Synthèse du passé et du présent tissés en tresse, Quid sit Musicus ? peut être considérée comme une variation sur le thème de la continuité. Celle de l’histoire, celle de la structure de l’œuvre.
Découvrez les coulisses de la création de Quid sit Musicus ? grâce à cette vidéo.
Philippe Leroux est né à Boulogne-sur-Seine. En 1978, il entre au Conservatoire National Supérieur de Musique et de Danse de Paris dans les classes d’Ivo Malec, Claude Ballif, Pierre Schaeffer et Guy Reibel où il obtient trois premiers prix.

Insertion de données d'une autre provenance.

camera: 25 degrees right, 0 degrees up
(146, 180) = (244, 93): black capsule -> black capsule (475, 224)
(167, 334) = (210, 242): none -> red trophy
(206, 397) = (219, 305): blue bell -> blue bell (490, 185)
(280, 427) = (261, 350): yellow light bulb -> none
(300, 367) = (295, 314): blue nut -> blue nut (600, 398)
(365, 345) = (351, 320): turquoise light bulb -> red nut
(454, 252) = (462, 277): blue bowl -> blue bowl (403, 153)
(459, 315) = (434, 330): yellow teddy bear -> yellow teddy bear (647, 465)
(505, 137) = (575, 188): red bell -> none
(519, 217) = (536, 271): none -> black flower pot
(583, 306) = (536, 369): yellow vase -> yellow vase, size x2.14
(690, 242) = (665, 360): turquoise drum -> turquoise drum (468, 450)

Durant cette période, il étudie également avec Olivier Messiaen, Franco Donatoni, Betsy Jolas, Jean-Claude Eloy et Iannis Xenakis.
En 1993, il est nommé pensionnaire à la Villa Médicis (prix de Rome) où il séjourne jusqu’en octobre 1995.

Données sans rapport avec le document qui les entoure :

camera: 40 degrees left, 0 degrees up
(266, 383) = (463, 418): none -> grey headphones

La musique de Philippe Leroux, toujours très vivante et souvent pleine de surprises, est marquée par un usage original de gestes sonores frappants qui s’organisent en un riche réseau relationnel.
Il est l’auteur de plus de quatre-vingts œuvres symphoniques, vocales, avec dispositifs électroniques, musique de chambre et acousmatiques. Ses œuvres sont jouées et diffusées dans de nombreux pays. Il a reçu de nombreux prix.
Son disque Quid sit Musicus ? reçoit le Grand Prix du Disque 2015 décerné par l’Académie Charles Cros. Il a publié plusieurs articles sur la musique contemporaine et donné des conférences et cours de composition dans de nombreux pays, en Europe et dans les deux Amériques. De 2007 à 2009, il a été en résidence à l’Arsenal de Metz et à l’Orchestre National de Lorraine, puis de 2009 à 2011, professeur invité à l’Université de Montréal. Depuis septembre 2011, il est professeur agrégé de composition à la Schulich School of Music à l’université McGill, où il dirige également le Digital Composition Studio. Il est actuellement en résidence à l’ensemble MEITAR à Tel-Aviv.